Diffusée ce mardi sous la référence Circulaire 017, la décision s’appuie sur un constat préoccupant : la flambée des prix des produits pétroliers sur le marché international, combinée à des risques de rupture d’approvisionnement, menace sérieusement l’équilibre macroéconomique du pays, déjà fragile.
Des mesures drastiques pour réduire les dépenses
Dans ce contexte tendu, la Primature a décidé de frapper fort en ciblant directement le train de vie de l’administration publique. Quatre mesures principales sont mises en application « jusqu’à nouvel ordre »
Interdiction formelle d’acquérir de nouveaux véhicules pour toutes les institutions de l’État
;Réduction des crédits de carburant, ce qui devrait limiter les déplacements administratifs ;
Encadrement strict des missions à l’étranger, désormais réservées aux déplacements jugés essentiels et soumis à l’approbation préalable de la Primature ;
Diminution des dispositifs de sécurité, avec un maximum d’un véhicule d’escorte par personnalité publique, lorsque nécessaire.
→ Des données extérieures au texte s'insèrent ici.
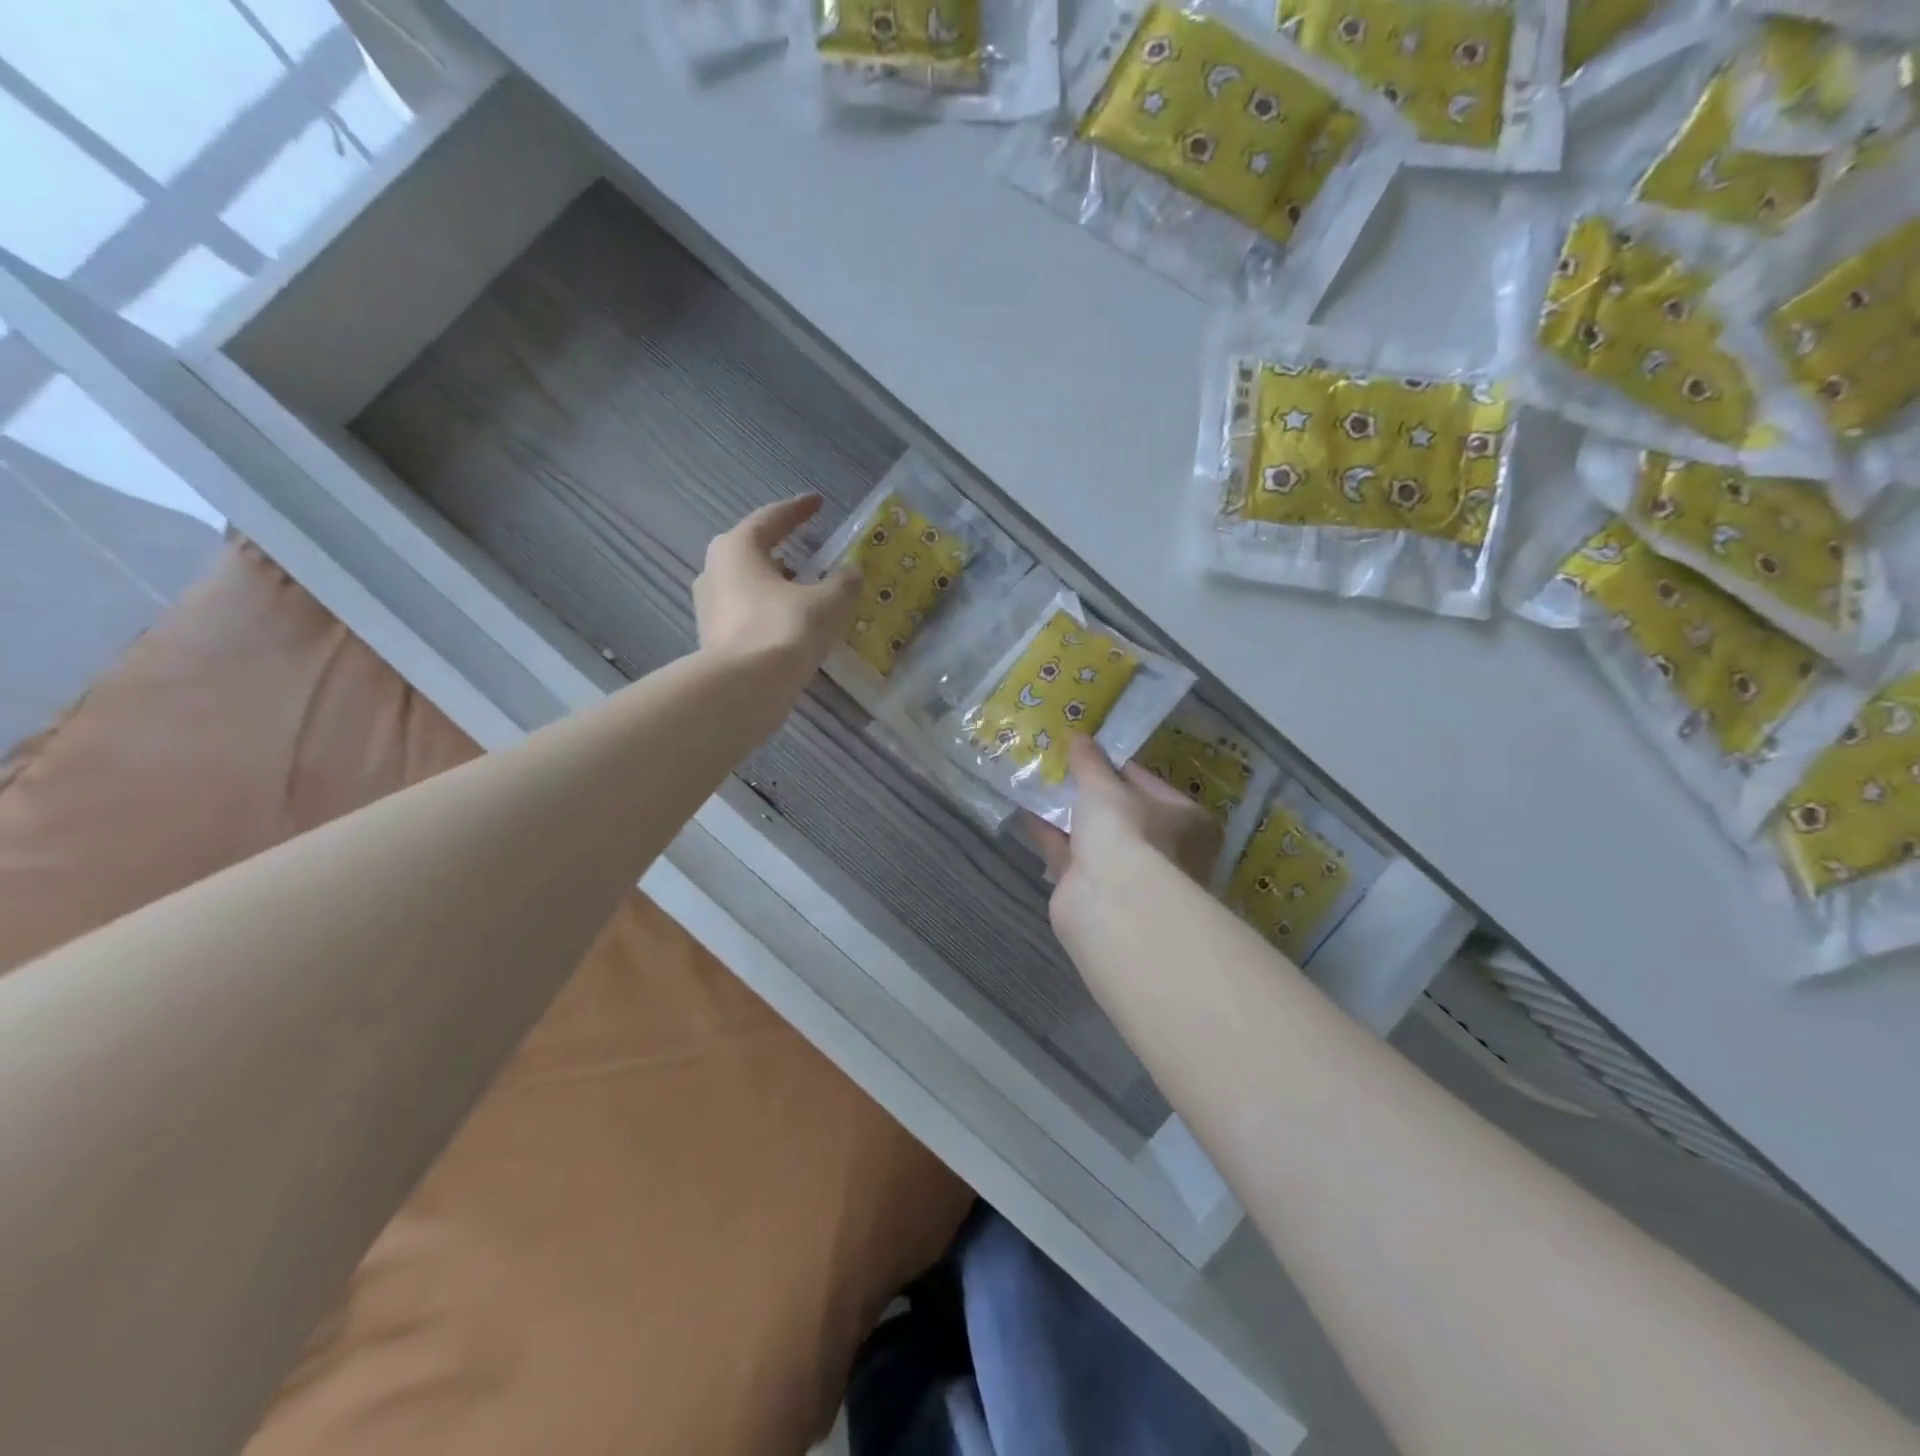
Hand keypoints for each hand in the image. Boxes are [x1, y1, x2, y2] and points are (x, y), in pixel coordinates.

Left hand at [694, 497, 862, 680]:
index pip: (772, 518)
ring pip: (747, 585)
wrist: (745, 688)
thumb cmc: (786, 629)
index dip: (799, 510)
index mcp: (737, 548)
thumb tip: (852, 572)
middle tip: (806, 552)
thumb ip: (844, 582)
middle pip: (753, 552)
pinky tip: (790, 624)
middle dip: (781, 550)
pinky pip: (745, 613)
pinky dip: (768, 611)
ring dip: (774, 584)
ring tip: (803, 592)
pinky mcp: (712, 639)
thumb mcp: (829, 602)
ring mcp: (708, 607)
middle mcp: (714, 571)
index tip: (818, 503)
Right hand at [1023, 736, 1222, 930]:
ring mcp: (1129, 875)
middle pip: (1122, 813)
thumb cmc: (1127, 832)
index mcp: (1187, 821)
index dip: (1116, 766)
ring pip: (1095, 837)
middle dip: (1090, 794)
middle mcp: (1165, 850)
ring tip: (1039, 784)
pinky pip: (1070, 855)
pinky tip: (1027, 813)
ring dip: (1068, 814)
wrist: (1112, 903)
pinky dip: (1051, 835)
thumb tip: (1078, 736)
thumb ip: (1090, 763)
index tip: (1087, 751)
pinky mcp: (1094, 892)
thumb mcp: (1105, 787)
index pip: (1149, 784)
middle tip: (1061, 767)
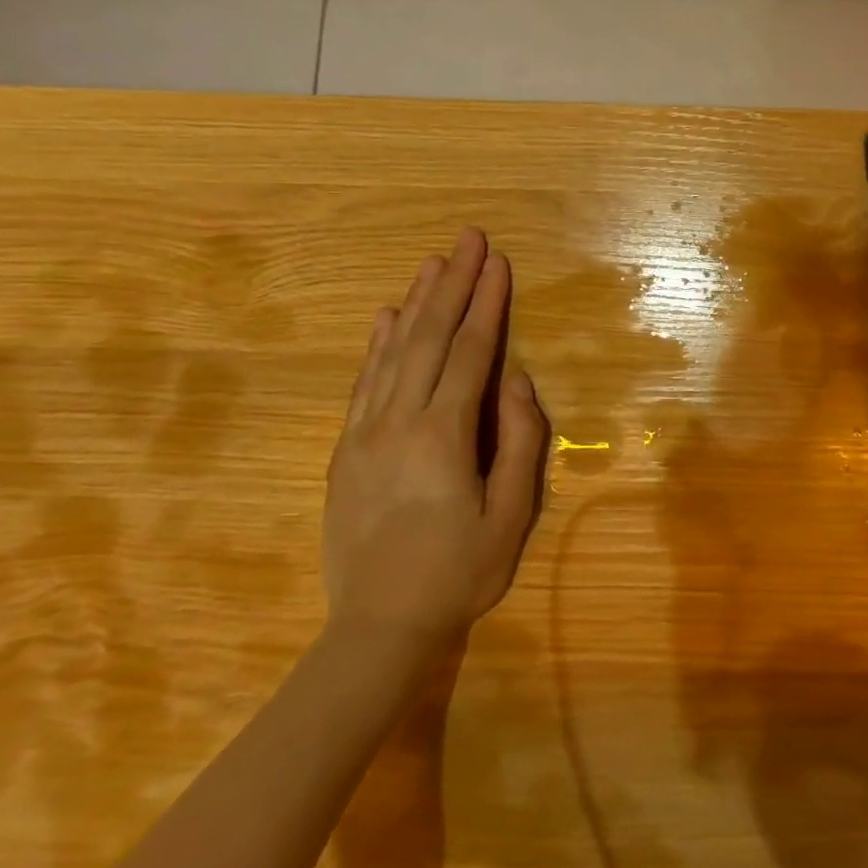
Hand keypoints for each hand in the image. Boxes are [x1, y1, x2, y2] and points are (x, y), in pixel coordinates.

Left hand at [324, 228, 547, 664]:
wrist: (378, 627)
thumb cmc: (459, 573)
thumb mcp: (511, 515)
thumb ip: (520, 441)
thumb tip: (516, 380)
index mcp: (443, 435)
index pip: (469, 352)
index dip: (486, 304)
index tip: (498, 263)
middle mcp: (398, 421)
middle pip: (428, 337)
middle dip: (453, 284)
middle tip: (469, 239)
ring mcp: (365, 432)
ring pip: (393, 351)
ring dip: (416, 302)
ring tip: (434, 263)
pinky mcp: (347, 448)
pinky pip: (364, 381)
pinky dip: (378, 343)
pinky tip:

Une réponse à une urgence économique
Au-delà d’un simple ajustement budgétaire, ces mesures traduisent une véritable stratégie de survie économique. Le gouvernement affirme vouloir préserver la stabilité financière du pays tout en garantissant la continuité des services sociaux essentiels à la population.
L’objectif est également de maintenir une capacité d’intervention dans des secteurs prioritaires, notamment la sécurité, tout en conservant une marge de manœuvre pour une éventuelle relance économique.
Un défi d’application
La réussite de cette politique d’austérité dépendra toutefois de sa mise en œuvre effective. Le Premier ministre a ainsi appelé les ordonnateurs publics à veiller à une application stricte des nouvelles dispositions.
Reste désormais à savoir si ces mesures suffiront à contenir les effets de la crise pétrolière sur les finances publiques, ou si d’autres restrictions seront nécessaires dans une administration déjà confrontée à des ressources limitées.